**Task to carry out**.
Reproduce the lines starting with the one that contains "Haga clic para ampliar" and going on through the one that contains "YouTube直播人气助推服", including both.

________________________

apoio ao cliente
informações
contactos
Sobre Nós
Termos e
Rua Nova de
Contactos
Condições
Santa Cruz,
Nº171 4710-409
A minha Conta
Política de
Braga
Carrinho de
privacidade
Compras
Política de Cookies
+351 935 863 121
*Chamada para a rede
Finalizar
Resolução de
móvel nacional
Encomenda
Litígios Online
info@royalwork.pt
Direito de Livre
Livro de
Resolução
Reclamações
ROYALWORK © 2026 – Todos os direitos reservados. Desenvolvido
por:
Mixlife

________________________

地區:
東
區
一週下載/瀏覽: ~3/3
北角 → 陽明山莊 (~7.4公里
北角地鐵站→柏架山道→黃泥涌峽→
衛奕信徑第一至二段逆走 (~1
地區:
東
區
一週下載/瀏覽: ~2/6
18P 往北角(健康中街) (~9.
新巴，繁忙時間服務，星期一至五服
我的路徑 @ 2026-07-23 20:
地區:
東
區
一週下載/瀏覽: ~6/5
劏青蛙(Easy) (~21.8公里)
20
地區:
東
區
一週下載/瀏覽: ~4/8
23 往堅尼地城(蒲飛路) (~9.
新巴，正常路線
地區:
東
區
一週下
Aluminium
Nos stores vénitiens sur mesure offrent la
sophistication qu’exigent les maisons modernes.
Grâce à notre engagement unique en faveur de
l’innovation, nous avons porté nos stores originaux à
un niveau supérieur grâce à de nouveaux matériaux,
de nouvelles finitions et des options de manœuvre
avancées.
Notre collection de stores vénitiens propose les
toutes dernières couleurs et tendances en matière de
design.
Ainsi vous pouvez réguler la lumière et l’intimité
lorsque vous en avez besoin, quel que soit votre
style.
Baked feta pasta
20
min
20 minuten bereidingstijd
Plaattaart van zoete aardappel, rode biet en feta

________________________

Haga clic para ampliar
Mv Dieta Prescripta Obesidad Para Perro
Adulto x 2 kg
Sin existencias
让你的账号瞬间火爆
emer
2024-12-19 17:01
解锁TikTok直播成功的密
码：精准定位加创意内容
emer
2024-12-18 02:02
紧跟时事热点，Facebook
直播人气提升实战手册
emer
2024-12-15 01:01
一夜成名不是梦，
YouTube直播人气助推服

________________________

**Answer to this problem**.
Haga clic para ampliar
Mv Dieta Prescripta Obesidad Para Perro
Adulto x 2 kg
Sin existencias
让你的账号瞬间火爆
emer
2024-12-19 17:01
解锁TikTok直播成功的密
码：精准定位加创意内容
emer
2024-12-18 02:02
紧跟时事热点，Facebook
直播人气提升实战手册
emer
2024-12-15 01:01
一夜成名不是梦，
YouTube直播人气助推服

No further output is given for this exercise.